Directions
Copy the material below word for word, omitting the pictures.

Source information
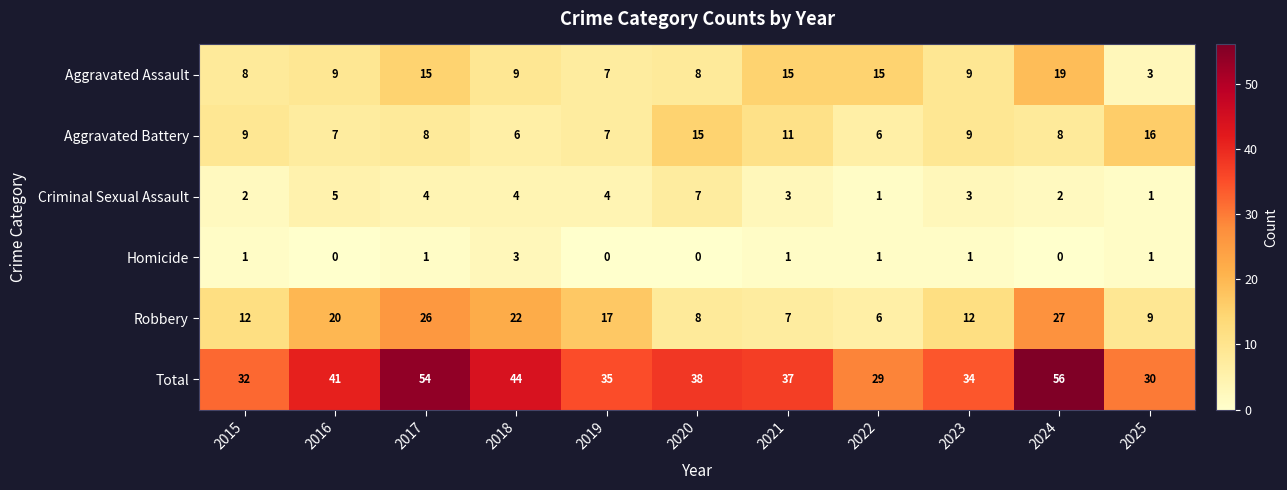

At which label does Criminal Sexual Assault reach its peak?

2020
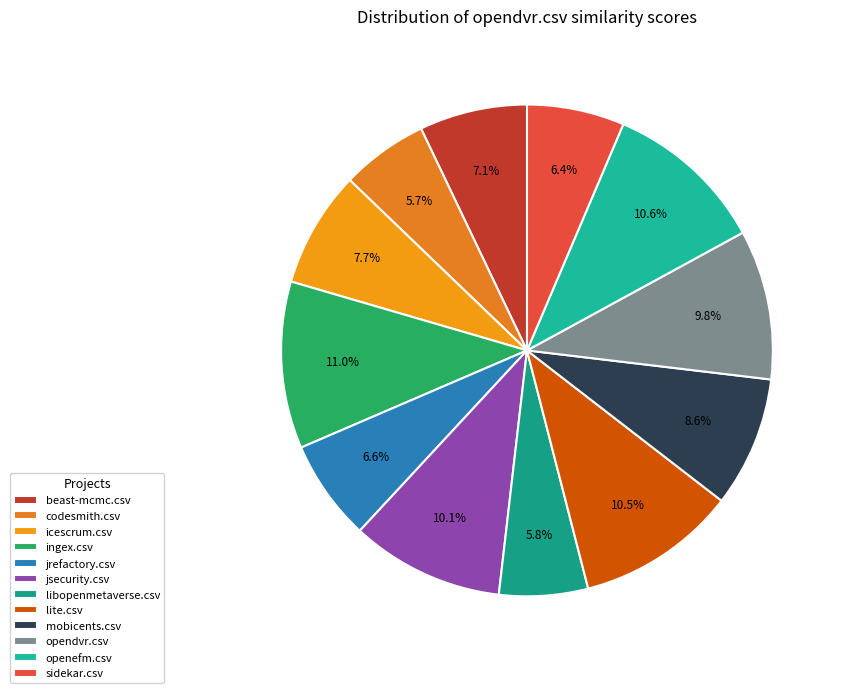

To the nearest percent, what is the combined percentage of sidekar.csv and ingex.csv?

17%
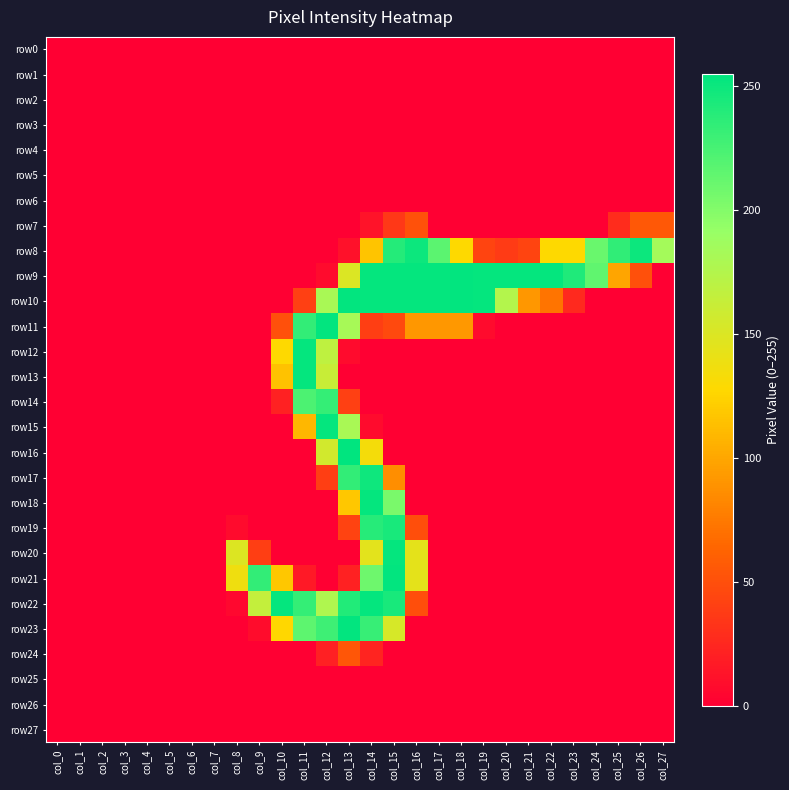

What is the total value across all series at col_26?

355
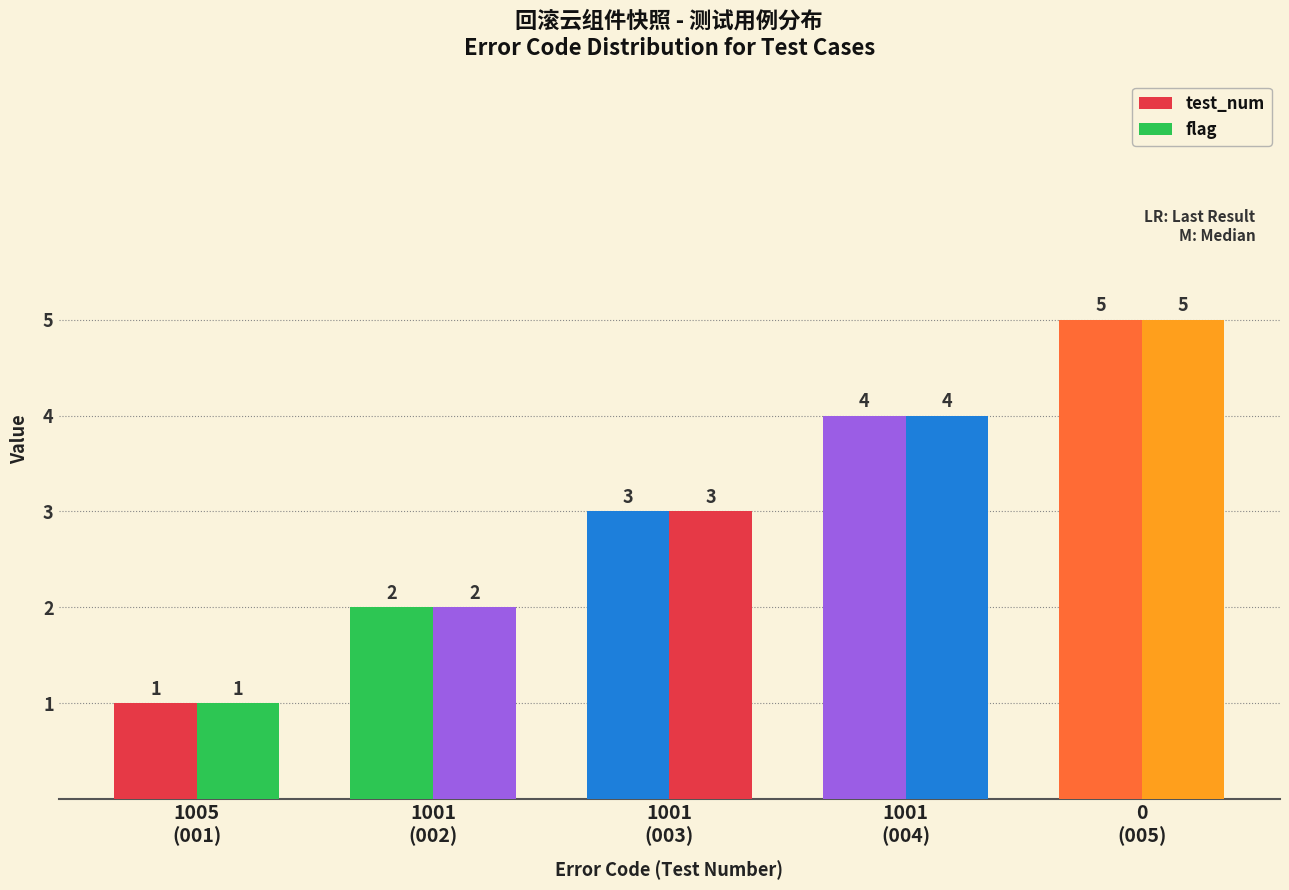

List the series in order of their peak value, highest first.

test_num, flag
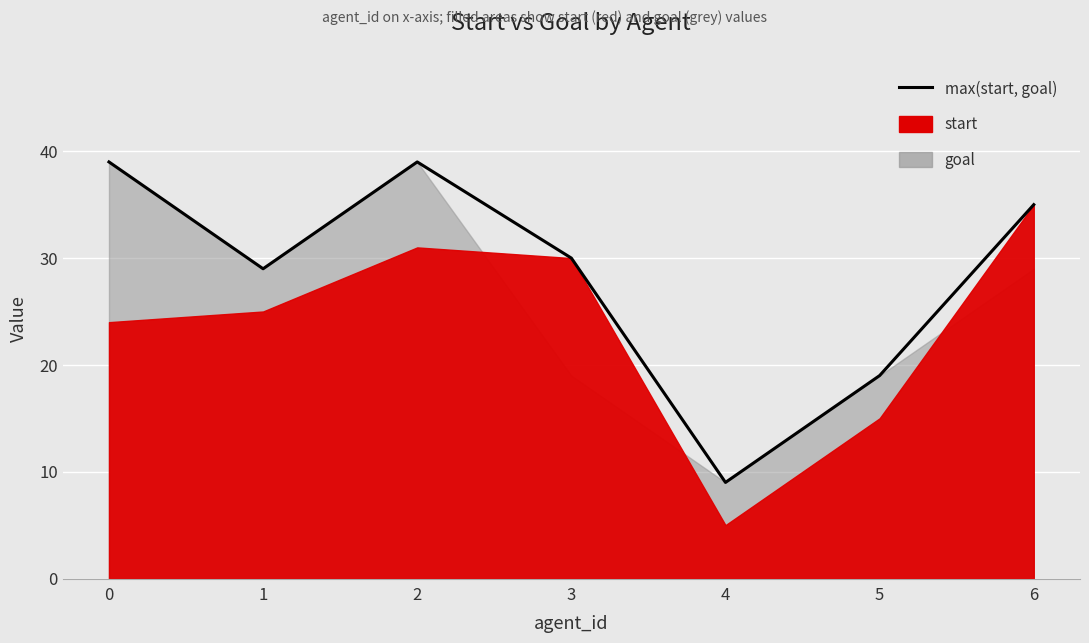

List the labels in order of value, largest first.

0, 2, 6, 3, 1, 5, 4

Written response
At which label does Criminal Sexual Assault reach its peak?

2020

To the nearest percent, what is the combined percentage of sidekar.csv and ingex.csv?

17%

What is the total value across all series at col_26?

355

List the series in order of their peak value, highest first.

test_num, flag

List the labels in order of value, largest first.

0, 2, 6, 3, 1, 5, 4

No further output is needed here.